Please find every line in the records below that contains the word "greater", and copy it.
────────────────────
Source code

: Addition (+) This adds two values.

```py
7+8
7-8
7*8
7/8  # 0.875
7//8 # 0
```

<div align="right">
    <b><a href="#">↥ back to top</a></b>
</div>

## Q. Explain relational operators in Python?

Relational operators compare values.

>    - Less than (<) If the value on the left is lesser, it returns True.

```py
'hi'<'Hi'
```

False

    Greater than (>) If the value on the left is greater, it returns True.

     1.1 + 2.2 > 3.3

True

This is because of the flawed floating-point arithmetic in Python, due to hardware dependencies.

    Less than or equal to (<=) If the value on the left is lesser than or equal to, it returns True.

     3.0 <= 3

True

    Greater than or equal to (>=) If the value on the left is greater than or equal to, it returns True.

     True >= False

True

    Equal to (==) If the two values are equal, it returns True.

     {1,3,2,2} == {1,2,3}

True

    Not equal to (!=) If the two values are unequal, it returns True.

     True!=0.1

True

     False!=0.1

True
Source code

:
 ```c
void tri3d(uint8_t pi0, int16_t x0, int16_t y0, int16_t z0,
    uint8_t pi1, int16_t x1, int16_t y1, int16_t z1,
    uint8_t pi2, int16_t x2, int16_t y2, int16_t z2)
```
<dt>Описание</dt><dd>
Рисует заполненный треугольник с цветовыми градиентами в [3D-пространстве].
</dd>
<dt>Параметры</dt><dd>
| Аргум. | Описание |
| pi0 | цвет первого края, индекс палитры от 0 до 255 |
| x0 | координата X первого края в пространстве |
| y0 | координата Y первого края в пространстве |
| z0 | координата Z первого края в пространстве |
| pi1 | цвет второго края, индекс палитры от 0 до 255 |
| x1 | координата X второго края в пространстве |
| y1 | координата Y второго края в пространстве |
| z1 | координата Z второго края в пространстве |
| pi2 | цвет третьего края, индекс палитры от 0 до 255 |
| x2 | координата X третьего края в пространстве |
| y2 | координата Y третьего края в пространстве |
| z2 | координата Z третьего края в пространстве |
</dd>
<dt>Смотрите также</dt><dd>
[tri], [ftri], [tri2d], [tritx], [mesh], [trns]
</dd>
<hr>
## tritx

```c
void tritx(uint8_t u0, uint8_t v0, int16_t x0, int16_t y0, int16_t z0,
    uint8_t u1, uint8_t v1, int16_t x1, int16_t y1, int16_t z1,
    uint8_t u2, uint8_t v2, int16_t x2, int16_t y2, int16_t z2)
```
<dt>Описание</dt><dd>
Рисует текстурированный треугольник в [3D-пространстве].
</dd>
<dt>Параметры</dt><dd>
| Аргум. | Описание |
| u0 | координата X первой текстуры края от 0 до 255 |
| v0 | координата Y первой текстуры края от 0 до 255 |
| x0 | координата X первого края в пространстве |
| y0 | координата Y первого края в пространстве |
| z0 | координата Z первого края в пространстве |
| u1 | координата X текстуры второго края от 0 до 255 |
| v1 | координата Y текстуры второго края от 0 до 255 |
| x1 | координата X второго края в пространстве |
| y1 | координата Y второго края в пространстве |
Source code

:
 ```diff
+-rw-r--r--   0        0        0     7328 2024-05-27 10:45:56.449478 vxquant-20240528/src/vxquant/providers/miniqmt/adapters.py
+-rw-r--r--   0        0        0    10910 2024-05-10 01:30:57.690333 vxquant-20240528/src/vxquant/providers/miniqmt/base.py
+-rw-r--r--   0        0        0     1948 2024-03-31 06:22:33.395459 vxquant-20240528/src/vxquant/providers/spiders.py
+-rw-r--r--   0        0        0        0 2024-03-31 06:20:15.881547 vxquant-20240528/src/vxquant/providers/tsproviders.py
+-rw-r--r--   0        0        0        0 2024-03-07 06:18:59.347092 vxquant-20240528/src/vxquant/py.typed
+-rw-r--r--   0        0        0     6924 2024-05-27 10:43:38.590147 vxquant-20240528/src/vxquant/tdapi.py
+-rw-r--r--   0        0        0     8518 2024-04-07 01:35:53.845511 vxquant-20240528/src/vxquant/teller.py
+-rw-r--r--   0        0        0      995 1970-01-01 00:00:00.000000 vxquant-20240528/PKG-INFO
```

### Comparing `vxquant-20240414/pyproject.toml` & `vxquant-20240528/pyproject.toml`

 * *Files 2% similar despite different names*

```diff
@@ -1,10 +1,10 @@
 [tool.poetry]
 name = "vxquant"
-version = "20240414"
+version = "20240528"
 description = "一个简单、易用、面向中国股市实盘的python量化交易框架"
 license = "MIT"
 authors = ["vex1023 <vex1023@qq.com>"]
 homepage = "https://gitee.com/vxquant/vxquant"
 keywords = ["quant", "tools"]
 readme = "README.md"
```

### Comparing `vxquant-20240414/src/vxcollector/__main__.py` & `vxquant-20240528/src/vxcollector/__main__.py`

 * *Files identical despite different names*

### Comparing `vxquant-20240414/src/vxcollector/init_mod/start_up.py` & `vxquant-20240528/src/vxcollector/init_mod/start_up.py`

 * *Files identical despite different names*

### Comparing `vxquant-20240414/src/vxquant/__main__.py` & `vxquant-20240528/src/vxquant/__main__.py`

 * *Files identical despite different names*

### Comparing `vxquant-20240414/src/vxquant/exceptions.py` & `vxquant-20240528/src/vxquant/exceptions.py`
────────────────────
- PROBLEM SOLUTION -
    Greater than (>) If the value on the left is greater, it returns True.
    Greater than or equal to (>=) If the value on the left is greater than or equal to, it returns True.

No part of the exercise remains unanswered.